The controversial successor to SOPA and PIPA is being pushed by leadership in the Senate, and may soon make progress towards the President's desk.
Remember SOPA and PIPA, the pieces of legislation that sought to protect copyright by destroying fundamental ideas of how the Internet functions? There’s another piece of legislation, very similar in nature, and seeking to do the same things that SOPA and PIPA did making its way through the U.S. Senate. Currently the legislation, known as CISPA, is stalled on Capitol Hill, but recently there were two key indicators that progress would begin on working through the bill soon.
The first indicator was a statement made by Senator Harry Reid, in which he essentially promised action on the various cybersecurity bills floating through the Senate.
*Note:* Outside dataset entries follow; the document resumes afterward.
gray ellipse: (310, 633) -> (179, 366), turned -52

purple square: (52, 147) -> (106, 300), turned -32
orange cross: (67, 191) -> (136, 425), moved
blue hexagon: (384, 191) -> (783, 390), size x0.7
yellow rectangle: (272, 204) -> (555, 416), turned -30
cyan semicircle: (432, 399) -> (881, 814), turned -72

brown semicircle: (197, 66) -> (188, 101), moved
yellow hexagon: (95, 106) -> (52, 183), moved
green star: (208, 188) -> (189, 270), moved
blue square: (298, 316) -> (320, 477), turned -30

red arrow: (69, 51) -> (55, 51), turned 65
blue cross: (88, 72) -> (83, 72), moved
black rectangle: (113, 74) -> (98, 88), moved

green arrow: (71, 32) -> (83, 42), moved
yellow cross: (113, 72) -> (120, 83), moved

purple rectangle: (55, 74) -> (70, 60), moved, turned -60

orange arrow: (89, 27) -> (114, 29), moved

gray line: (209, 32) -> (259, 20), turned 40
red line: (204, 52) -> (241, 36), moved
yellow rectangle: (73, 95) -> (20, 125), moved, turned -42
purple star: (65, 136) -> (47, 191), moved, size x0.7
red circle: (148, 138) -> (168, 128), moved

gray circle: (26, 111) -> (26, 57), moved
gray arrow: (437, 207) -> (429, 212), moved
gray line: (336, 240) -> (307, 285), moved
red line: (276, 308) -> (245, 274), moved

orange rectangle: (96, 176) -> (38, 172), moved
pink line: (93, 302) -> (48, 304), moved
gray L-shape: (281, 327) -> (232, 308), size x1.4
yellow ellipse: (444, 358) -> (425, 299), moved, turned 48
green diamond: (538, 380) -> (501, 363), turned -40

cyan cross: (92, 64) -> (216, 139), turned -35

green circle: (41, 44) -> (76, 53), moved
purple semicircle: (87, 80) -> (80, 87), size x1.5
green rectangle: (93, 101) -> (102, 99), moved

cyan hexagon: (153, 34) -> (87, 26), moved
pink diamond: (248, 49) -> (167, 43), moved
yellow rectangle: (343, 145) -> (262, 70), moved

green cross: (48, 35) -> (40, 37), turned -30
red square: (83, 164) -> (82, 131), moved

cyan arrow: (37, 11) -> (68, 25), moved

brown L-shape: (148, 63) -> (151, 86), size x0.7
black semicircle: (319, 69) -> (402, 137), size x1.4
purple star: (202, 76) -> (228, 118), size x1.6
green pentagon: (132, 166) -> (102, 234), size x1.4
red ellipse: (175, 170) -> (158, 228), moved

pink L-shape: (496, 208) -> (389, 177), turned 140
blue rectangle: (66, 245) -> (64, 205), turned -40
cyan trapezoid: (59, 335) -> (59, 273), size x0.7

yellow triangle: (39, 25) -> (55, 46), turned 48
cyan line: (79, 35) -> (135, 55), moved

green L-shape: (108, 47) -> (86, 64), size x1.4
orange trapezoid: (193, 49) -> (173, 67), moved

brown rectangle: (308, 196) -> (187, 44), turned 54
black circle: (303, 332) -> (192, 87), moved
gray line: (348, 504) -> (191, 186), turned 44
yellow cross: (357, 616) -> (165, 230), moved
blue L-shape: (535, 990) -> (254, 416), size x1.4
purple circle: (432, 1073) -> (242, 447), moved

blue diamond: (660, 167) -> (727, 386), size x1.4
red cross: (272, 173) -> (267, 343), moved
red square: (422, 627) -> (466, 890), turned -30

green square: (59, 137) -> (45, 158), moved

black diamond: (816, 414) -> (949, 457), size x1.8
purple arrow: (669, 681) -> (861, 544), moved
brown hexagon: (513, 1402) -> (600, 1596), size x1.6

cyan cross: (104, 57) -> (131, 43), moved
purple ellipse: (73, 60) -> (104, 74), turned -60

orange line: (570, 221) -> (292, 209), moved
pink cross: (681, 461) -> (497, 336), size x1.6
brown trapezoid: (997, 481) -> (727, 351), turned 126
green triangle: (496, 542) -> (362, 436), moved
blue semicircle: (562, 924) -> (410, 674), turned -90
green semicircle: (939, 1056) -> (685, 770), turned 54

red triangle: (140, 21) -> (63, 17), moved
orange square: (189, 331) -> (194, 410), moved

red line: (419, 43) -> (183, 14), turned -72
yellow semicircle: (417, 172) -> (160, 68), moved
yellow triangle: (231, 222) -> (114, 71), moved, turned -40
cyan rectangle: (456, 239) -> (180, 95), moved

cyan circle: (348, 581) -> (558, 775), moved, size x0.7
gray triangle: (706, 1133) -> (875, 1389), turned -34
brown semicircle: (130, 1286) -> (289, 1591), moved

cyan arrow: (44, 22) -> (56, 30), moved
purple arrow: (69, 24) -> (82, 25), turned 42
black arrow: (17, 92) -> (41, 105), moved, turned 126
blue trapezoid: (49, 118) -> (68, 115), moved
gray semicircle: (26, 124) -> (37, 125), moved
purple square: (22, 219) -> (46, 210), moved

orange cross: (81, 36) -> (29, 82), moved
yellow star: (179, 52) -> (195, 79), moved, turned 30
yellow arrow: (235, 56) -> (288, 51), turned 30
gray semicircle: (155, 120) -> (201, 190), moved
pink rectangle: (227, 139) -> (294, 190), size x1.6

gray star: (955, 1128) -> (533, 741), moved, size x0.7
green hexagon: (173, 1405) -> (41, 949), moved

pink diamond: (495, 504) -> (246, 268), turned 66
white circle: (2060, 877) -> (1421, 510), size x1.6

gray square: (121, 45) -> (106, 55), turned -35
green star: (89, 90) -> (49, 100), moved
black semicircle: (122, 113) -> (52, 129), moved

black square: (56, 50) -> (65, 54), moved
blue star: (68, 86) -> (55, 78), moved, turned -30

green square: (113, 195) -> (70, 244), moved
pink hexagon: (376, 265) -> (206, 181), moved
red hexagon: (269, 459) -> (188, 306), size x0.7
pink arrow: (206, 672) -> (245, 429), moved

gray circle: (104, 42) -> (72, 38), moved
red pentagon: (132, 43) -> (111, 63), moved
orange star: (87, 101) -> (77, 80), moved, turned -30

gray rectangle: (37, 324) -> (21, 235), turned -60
He pushed forward the controversial bill, reportedly stating that “I [have] put everyone on notice: We are going to move to this bill at the earliest possible date,” meaning that the Democratic Party, currently in control of the Senate, is in fear of losing their position at the end of this election year and is looking to push legislation through before the election.
The second indicator is news that has surfaced regarding a potential compromise in the works regarding an issue that has kept the versions in the House and the Senate from being reconcilable, that issue being standards. The Senate bill includes mandatory standards, which the proponents in the Senate claim is necessary for the protection of the Internet infrastructure in the U.S., but to members of the House, controlled by the Republican Party, mandatory standards are a burden on business that will stifle and crush economic growth in the sector. Senator Lindsey Graham, however, said in an interview that a compromise is being drafted between the two groups, which would mean progress on the bill can be made.
All of this is happening on Congressional time scales, so don’t expect anything to happen any time soon, but it looks like their will soon be another bill for the various Internet communities to go to war against.